Figure imgf000015_0003
Directly as a price The calculation formula is a relatively simple implementation form of the utility function, and can also be other power functions and other functional forms. 5 is a flow state change diagram obtained by solving an exponential function in the second embodiment of the network optimization flow control method according to the present invention, and FIG. 6 is a link utilization state obtained by solving the exponential function in the second embodiment of the network optimized flow control method of the present invention. Change chart. As can be seen from FIG. 5, the data transmission rate of the four data source nodes in the network shown in FIG. 4 is 1/3*C on average. , that is, the traffic equivalent to the sub-stream transmission path is 1/3*C. It is consistent with x * in the static optimal solution; as can be seen from Figure 6, the utilization of the three-segment link in the network shown in Figure 4 is both Co and the other is
2/3*C。, 与静态最优解中的 一致。 而且, 由图 5和图 6也可以看出, 流 量和利用率在由初始值到最终优化值是一个动态自适应逼近的过程, 而且在 平衡点附近做小幅震荡直至达到平衡状态。 再例如, 假设链路的效用函数 为幂函数, 则对应的公式(2 ) 为 2/3*C. , consistent with the static optimal solution. Moreover, as can be seen from Figures 5 and 6, the flow and utilization are a process of dynamic adaptive approximation from the initial value to the final optimized value, and a small oscillation near the equilibrium point until equilibrium is reached.

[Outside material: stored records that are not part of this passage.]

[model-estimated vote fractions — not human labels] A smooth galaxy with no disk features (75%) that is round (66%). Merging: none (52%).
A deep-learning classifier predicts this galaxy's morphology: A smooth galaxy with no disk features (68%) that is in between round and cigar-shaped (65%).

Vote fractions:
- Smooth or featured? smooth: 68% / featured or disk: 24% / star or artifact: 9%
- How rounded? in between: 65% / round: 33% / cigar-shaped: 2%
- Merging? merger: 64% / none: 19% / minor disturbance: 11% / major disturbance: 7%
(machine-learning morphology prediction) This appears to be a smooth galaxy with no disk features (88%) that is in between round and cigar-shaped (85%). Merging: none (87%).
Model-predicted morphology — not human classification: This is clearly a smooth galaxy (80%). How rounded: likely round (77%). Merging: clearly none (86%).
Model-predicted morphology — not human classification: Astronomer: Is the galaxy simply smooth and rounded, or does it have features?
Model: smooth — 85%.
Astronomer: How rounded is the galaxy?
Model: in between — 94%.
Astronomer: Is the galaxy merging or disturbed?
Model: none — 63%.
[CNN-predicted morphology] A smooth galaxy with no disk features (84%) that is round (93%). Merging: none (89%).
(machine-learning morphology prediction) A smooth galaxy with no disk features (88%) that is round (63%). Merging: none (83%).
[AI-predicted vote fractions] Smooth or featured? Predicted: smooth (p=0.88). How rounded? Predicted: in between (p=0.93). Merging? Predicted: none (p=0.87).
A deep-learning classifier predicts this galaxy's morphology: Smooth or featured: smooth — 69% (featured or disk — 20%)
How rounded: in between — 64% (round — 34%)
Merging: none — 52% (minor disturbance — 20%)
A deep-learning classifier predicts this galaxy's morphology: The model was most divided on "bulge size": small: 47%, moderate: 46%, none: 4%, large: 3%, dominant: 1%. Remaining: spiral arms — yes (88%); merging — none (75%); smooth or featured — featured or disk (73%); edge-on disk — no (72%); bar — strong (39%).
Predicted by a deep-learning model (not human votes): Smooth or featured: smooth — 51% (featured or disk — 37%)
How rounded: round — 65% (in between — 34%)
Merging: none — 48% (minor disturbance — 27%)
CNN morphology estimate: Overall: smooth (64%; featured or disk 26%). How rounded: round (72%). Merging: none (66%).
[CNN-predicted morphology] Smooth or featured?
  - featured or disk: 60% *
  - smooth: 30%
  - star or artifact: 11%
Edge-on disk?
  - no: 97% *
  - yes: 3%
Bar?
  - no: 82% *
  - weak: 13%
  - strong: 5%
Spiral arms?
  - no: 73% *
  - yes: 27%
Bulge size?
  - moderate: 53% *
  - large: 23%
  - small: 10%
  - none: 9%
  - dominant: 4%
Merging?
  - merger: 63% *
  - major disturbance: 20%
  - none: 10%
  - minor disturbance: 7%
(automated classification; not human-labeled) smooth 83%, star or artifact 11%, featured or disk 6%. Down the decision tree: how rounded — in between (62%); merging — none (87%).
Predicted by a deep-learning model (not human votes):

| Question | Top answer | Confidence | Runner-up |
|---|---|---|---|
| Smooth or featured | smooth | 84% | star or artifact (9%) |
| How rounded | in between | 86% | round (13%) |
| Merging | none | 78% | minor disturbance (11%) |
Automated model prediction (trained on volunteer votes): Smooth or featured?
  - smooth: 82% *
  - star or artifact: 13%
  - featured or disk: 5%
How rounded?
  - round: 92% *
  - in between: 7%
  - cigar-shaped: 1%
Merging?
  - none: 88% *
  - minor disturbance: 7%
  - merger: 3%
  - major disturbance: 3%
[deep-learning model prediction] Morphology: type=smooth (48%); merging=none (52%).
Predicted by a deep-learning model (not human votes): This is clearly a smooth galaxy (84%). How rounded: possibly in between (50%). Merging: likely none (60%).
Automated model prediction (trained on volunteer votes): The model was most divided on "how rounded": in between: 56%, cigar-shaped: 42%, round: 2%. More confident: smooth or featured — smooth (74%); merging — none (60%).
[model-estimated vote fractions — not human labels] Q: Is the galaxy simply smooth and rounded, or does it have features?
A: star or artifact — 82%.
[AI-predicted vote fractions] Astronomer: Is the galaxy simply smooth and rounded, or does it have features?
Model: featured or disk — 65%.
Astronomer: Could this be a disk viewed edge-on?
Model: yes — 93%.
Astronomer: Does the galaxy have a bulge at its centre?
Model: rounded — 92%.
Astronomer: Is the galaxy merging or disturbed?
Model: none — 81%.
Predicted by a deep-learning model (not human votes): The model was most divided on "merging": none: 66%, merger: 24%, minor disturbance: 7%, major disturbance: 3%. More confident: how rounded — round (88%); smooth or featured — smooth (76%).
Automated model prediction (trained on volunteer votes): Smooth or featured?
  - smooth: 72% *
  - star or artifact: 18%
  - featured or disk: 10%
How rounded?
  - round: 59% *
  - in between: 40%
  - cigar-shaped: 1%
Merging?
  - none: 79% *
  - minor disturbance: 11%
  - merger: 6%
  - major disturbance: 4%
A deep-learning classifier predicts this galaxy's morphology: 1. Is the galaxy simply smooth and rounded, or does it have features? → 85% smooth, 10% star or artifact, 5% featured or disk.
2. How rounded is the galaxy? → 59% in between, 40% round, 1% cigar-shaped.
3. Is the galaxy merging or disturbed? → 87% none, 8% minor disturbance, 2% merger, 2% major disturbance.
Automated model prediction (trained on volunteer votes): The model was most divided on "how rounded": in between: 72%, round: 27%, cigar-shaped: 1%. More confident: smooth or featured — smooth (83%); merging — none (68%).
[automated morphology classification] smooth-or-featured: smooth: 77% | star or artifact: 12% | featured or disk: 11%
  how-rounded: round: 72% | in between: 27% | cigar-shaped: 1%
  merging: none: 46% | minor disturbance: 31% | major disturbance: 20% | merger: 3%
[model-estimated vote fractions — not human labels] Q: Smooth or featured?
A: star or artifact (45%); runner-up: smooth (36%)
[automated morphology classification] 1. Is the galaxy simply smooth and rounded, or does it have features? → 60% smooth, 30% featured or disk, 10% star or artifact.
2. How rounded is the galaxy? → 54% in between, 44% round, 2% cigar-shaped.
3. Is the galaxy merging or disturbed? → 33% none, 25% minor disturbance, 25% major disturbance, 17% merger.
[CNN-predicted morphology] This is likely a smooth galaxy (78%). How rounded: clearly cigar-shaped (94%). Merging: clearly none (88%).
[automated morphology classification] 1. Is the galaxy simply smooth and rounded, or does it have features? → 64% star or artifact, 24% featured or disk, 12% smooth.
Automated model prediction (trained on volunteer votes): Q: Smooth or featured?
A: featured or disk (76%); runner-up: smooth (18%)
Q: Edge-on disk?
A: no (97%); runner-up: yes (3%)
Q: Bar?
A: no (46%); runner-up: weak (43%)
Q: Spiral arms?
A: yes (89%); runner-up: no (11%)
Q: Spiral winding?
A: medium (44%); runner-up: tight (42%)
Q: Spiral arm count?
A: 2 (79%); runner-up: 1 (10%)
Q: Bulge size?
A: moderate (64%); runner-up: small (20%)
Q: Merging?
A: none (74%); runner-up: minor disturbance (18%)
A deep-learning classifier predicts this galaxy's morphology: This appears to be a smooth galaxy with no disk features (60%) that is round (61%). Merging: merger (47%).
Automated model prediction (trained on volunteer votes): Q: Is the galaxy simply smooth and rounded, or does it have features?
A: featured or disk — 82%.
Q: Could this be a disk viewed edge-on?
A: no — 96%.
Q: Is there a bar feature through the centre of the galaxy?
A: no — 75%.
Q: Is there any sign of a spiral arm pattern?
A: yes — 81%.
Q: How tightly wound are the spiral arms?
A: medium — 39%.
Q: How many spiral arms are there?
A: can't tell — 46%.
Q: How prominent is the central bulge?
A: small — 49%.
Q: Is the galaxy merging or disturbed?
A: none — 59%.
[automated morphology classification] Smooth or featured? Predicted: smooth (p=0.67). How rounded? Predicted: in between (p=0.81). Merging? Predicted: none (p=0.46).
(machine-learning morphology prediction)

For another example, suppose the utility function of the link is a power function, and the corresponding formula (2) is
• P =— x' = k[w - 2-χ'] , 试探因子 的取值参照公式(3 ) , 链路价格公式为 J CJ , 数据源节点获得的链路聚合价格为 = ¾^ , 得到的计算结果可以参见图 7 和图 8。 图 7为本发明网络优化流量控制方法实施例二中的幂函数求解得到 的流量状态变化图, 图 8为本发明网络优化流量控制方法实施例二中的幂函 数求解得到的链路利用率状态变化图。 得到的结果与图 5和图 6是一致的, 也与静态最优解一致, 只是动态逼近的过程不同。 • P =— x ' = k[w - 2 - χ ' ] , the value of the probe factor is given by formula (3), the link price formula is JC J , and the link aggregation price obtained by the data source node is = 3⁄4^ The calculation results obtained can be seen in Figure 7 and Figure 8. 7 is a flow state change diagram obtained by solving a power function in the second embodiment of the network optimized flow control method according to the present invention, and FIG. 8 is a link utilization state obtained by solving a power function in the second embodiment of the network optimized flow control method according to the present invention; Change chart. The results obtained are consistent with those of Figures 5 and 6, and are also consistent with the static optimal solution, but the process of dynamic approximation is different.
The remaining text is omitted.